Recombinant multimeric dog allergen prevents airway hyperresponsiveness in a model of asthma marked by vigorous TH 2 and TH 17 cell responses.

Abstract

Allergy to dogs affects around 10% of the population in developed countries. Immune therapy of allergic patients with dog allergen extracts has shown limited therapeutic benefit. We established a mouse model of dog allergy by repeatedly administering dog dander and epithelium extracts via the intranasal route. We also assessed the efficacy of a recombinant multimeric protein containing Can f 1, f 2, f 4 and f 6 in preventing inflammatory responses to dog extracts. Repeated inhalation of dog extracts induced infiltration of the airways by TH 2 cells, eosinophils and goblet cells, reminiscent of the house dust mite (HDM) model of asthma.
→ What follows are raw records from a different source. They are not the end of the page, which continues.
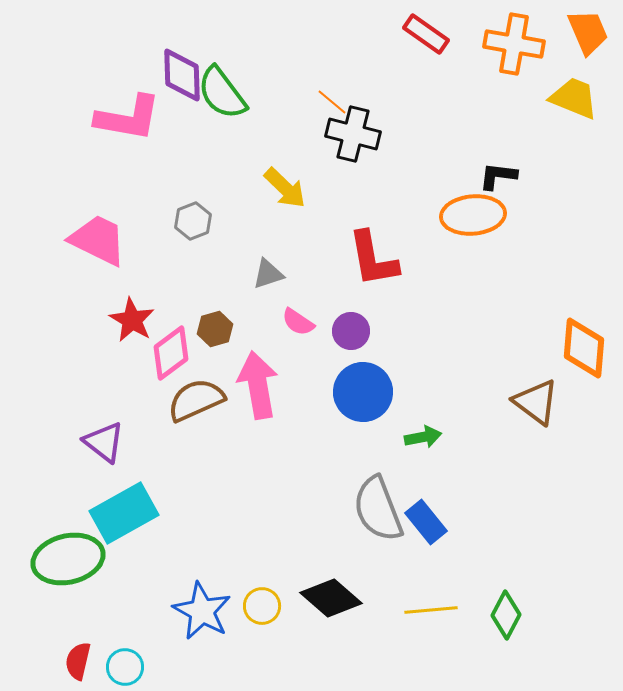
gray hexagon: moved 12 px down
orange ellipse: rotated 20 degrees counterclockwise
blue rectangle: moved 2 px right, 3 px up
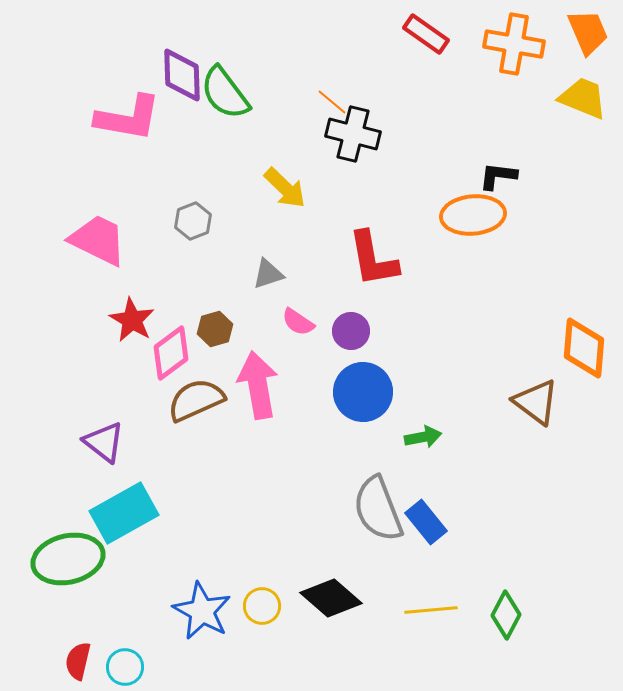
green semicircle: moved 3 px right
yellow trapezoid: moved 9 px right
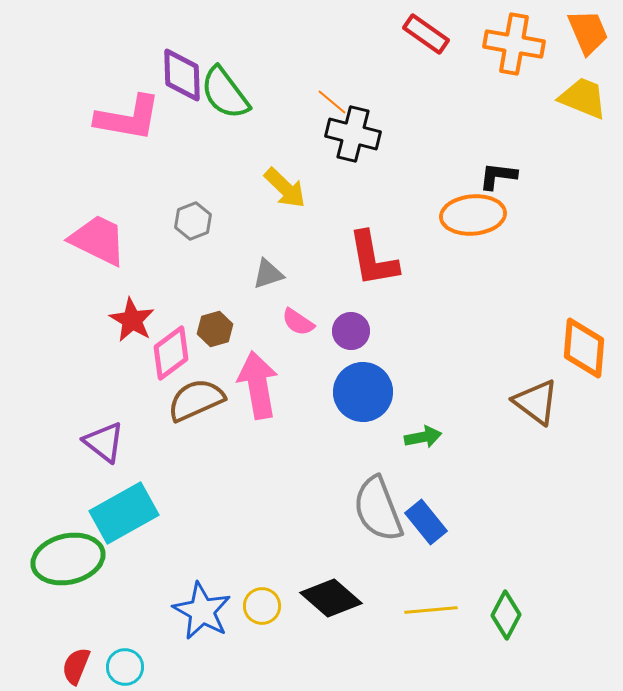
red semicircle: moved 2 px left, 5 px down; rotated 9 degrees clockwise
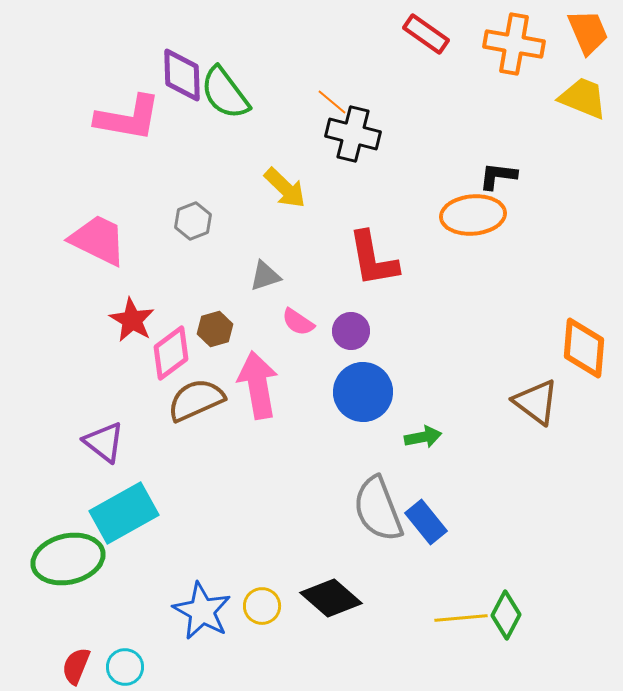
gray triangle: moved 3 px left, 2 px down
yellow line: moved 30 px right, 8 px down
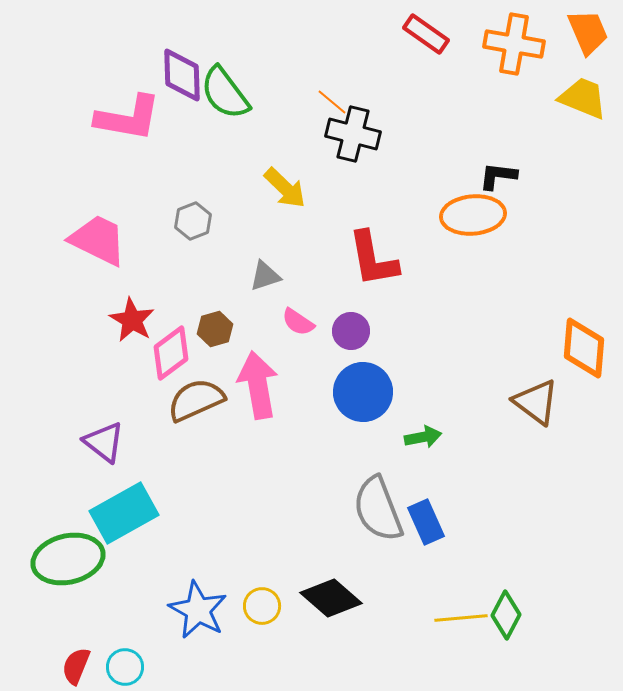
blue rectangle: rotated 15 degrees clockwise
blue star: moved 4 px left, 1 px up
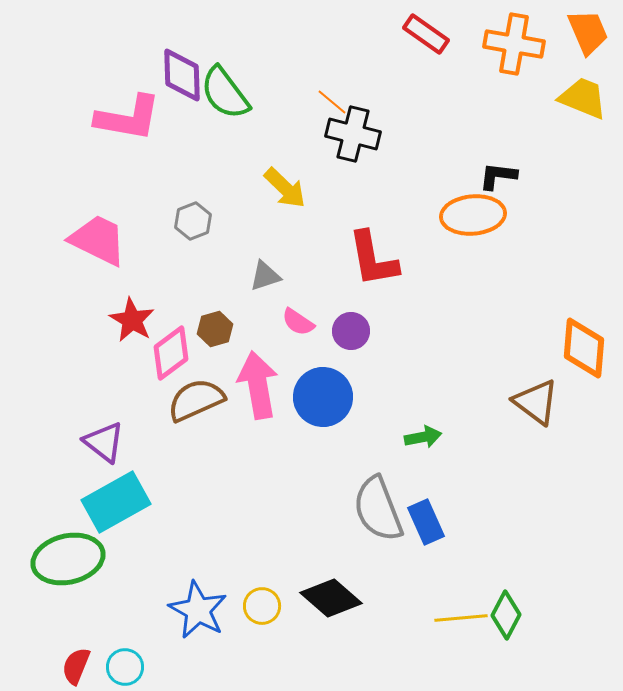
blue circle: moved 40 px left, 5 px down
cyan rectangle: moved 8 px left, 11 px up
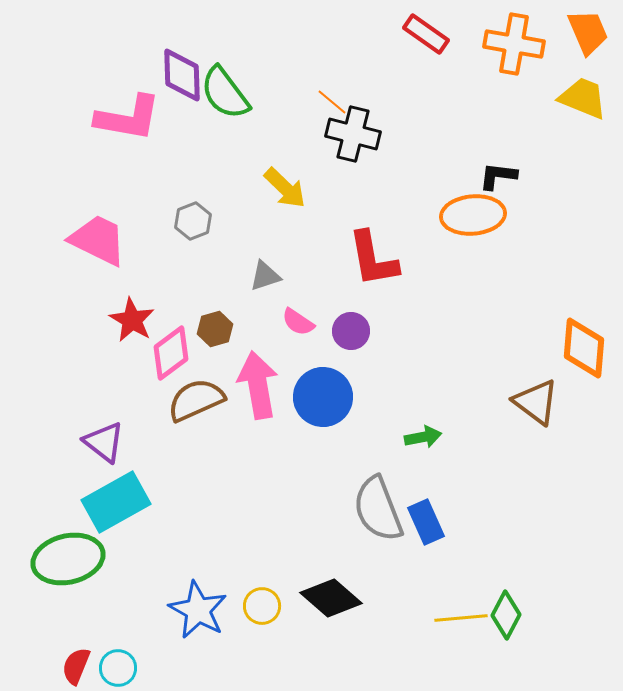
cyan circle: moved 7 px left, 1 px down
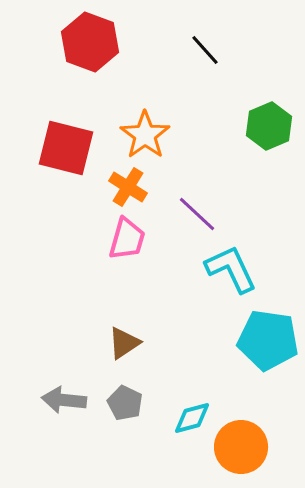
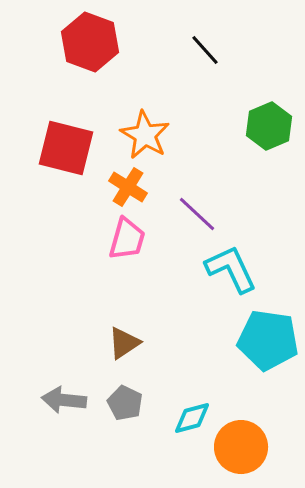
orange star: rotated 6 degrees counterclockwise
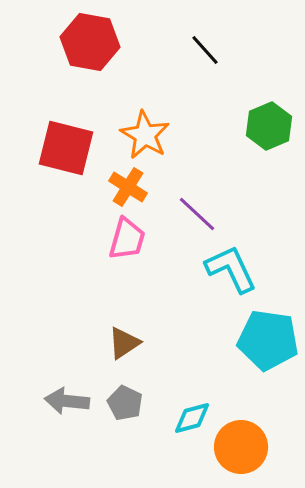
red hexagon: rotated 10 degrees counterclockwise
gray arrow: moved 3 px right, 1 px down
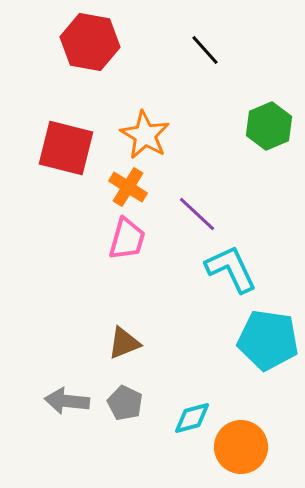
brown triangle: rotated 12 degrees clockwise
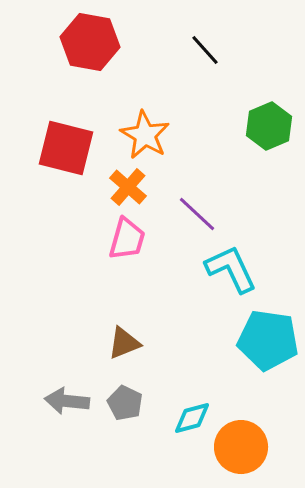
orange cross: rotated 9 degrees clockwise
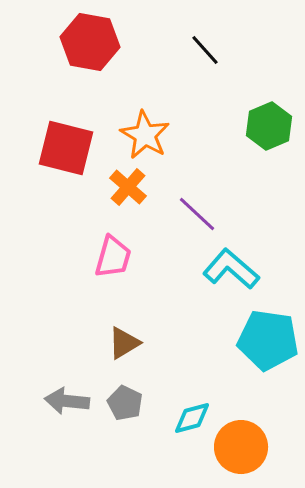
pink trapezoid: moved 14 px left, 18 px down
cyan L-shape: rotated 24 degrees counterclockwise
brown triangle: rotated 9 degrees counterclockwise
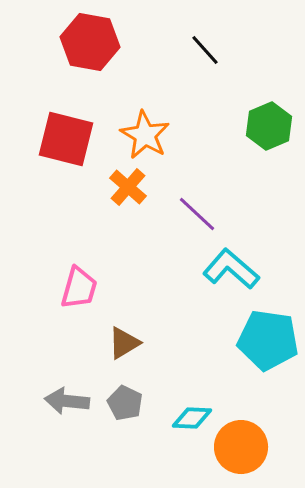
red square: moved 9 px up
pink trapezoid: moved 34 px left, 31 px down
cyan diamond: rotated 18 degrees clockwise
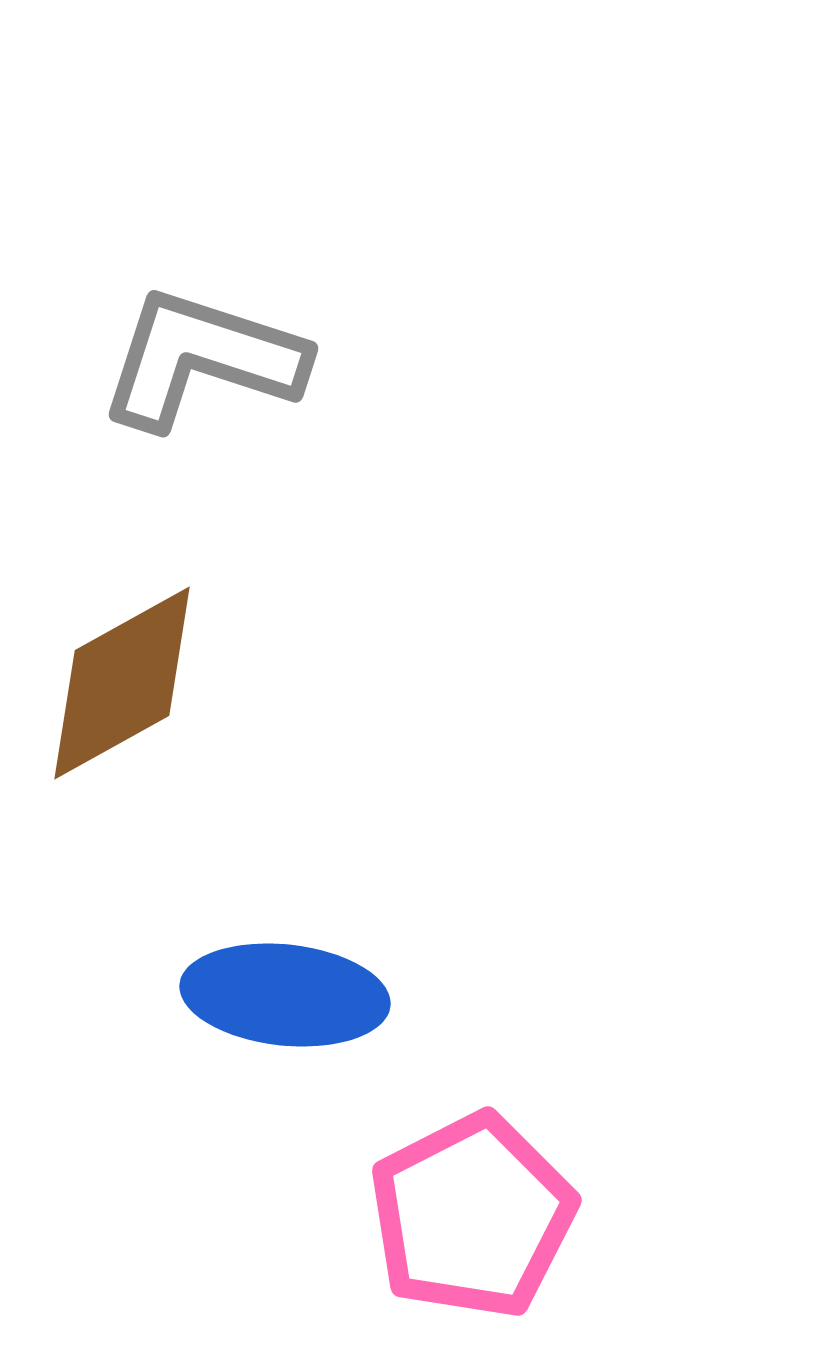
Dog extracts also induced robust airway hyperresponsiveness and promoted TH 17 cell responses, which was associated with a high neutrophilic infiltration of the airways. scRNA-Seq analysis of T helper cells in the airways pinpointed a unique gene signature for TH 17 cells. Analysis of T-cell receptors depicted a high frequency of clones that were shared between TH 17, TH 2 and suppressive Treg cells, indicative of a common differentiation trajectory for these subsets. Importantly, sublingual administration of multimeric Can f 1-2-4-6 protein prior to sensitization reduced airway hyperresponsiveness and type 2-mediated inflammation in this model. Dog allergen extracts induce robust TH 2 and TH 17 cell-mediated responses in mice. Recombinant Can f 1-2-4-6 can induce tolerance to complex dogallergen extracts.